Haiti: Delivering aid to hard-to-reach communities is the key priority
Critical relief is starting to reach villages in Haiti affected by Hurricane Matthew, but the scale of devastation to roads and infrastructure continues to make aid deliveries to many remote communities extremely challenging.

Local Red Cross volunteers, with the support from the international Red Cross Red Crescent movement, are steadily reaching more people every day with assistance and supplies. But many small inland and coastal communities in dire need of help are extremely difficult to reach.

"Infrastructure was already limited before the storm, said Colin Chaperon, Red Cross Field Assessment and Coordination Team Leader. “Now many roads are impassable due to flooding and collapsed buildings and debris. Large trucks transporting relief items just cannot get through.”
Many of the ports and wharfs along the south-western coast are also damaged or too small for the kinds of cargo vessels that would need to dock.

“We are working around the clock finding alternate ways to get emergency assistance to hard-to-reach communities,” Mr Chaperon said.

The Red Cross have put in place a logistics supply chain that includes offloading more than 30 tonnes of newly arrived supplies from a large ship on to small boats in order to reach isolated villages.

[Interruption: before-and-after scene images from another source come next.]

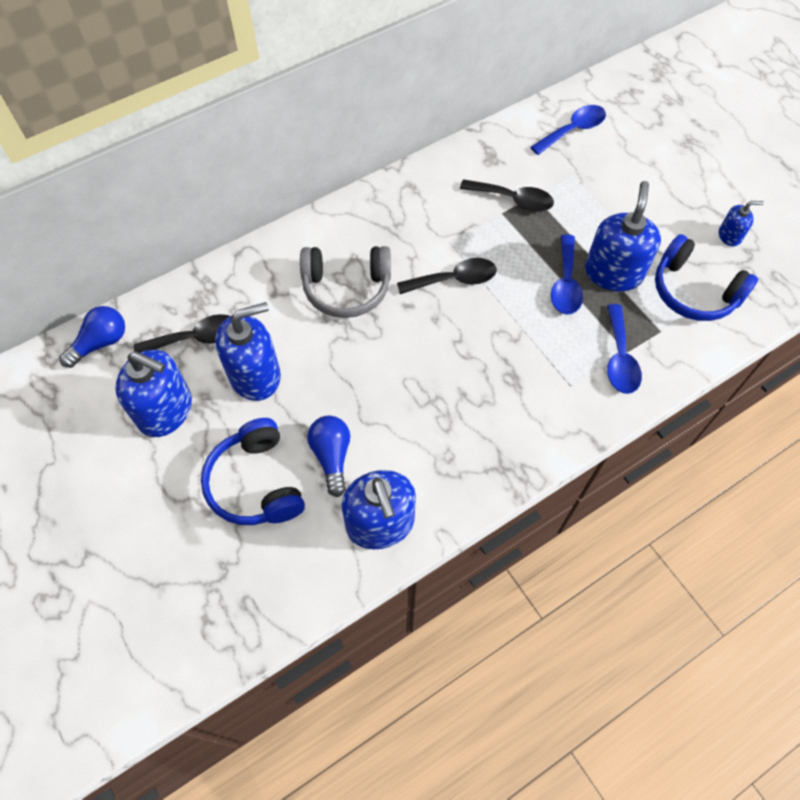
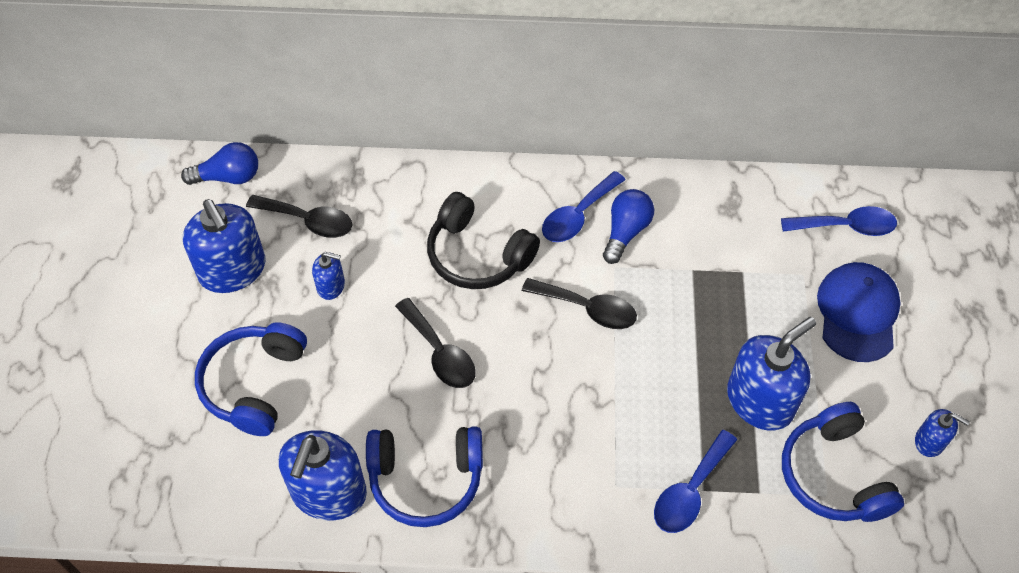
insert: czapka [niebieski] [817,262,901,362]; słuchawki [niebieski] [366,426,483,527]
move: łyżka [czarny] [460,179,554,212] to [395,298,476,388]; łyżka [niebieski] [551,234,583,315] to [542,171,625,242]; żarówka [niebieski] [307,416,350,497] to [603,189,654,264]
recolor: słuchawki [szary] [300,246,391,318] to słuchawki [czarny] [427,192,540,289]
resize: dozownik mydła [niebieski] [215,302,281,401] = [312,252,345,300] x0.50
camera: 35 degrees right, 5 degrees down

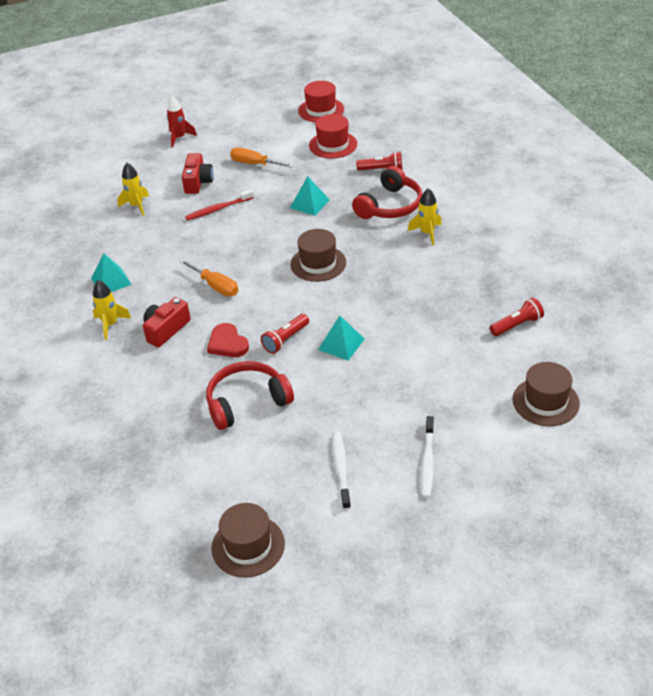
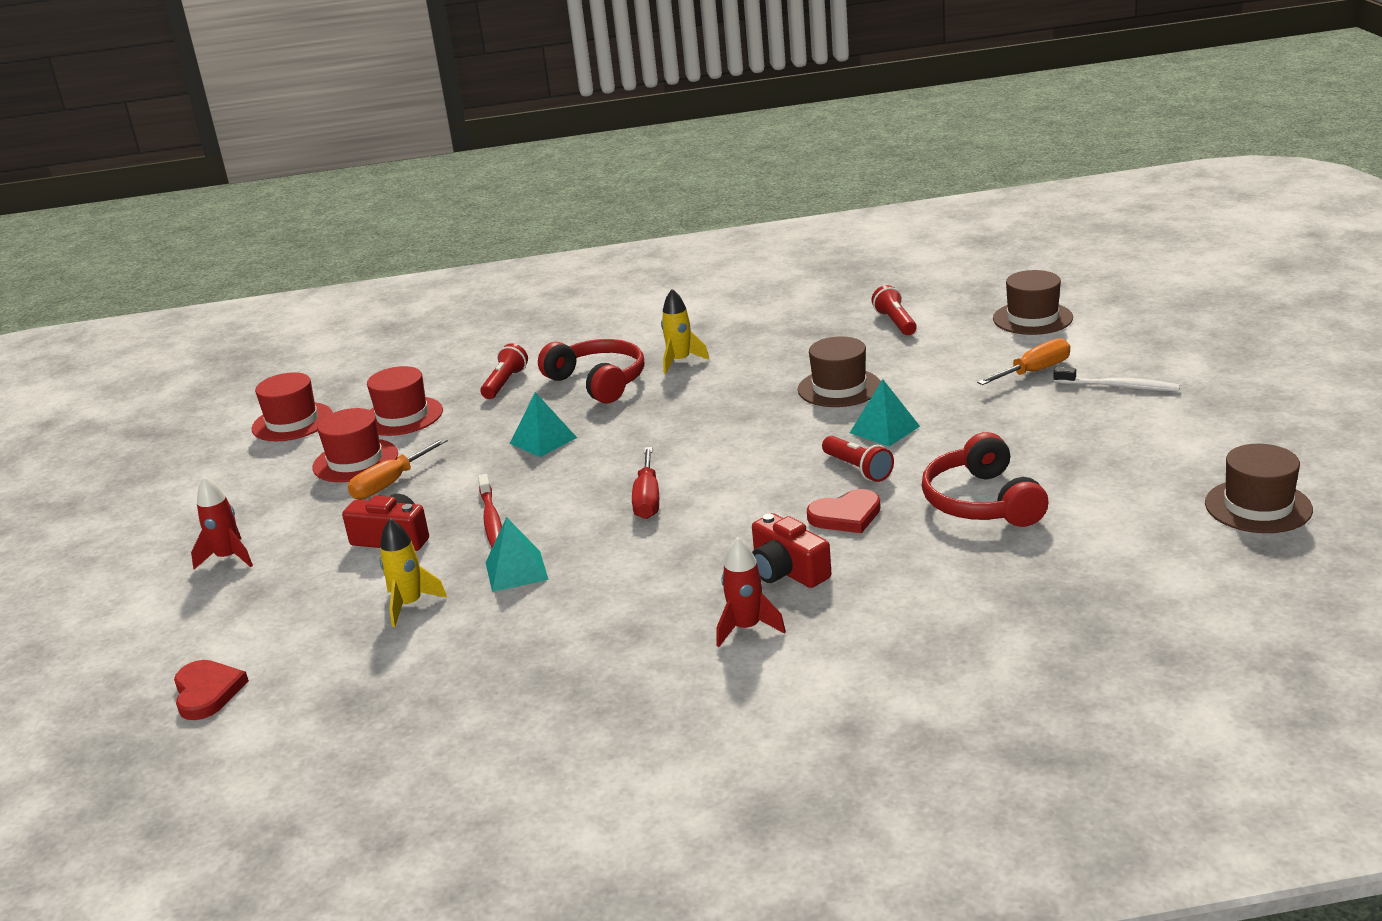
delete: szczoteczka do zębów [biały] [332,431,351,510]
insert: kapelusz [czerwony] [312,408,398,482]; śrubokręt [czerwony] [632,447,659,519]; serce [czerwony] [174,660,249,720]
move: kapelusz [brązowy] [290,229,346,282] to [798,336,881,407]; piramida [turkusowy] [91,254,132,292] to [486,517,549,592]; śrubokręt [pomarańczowy] [179,259,238,296] to [977,338,1070,385]
recolor: rakieta [żółty] [93,280,131,340] to rakieta [czerwony] [716,537,786,647]
camera: 75 degrees left, 15 degrees down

Red Cross volunteers are also walking long distances to access communities when they are unable to reach them by vehicle—and taking with them as many essential items as they can carry, such as food and hygiene kits.

“Our focus now is getting essential aid to remote communities which have not received assistance and ensuring they have the medical care they need, and clean water, sanitation and hygiene supplies to stop the spread of water-borne diseases like cholera,” said Mr Chaperon.

A Red Cross team member navigates hurricane debris blocking the road in Haiti.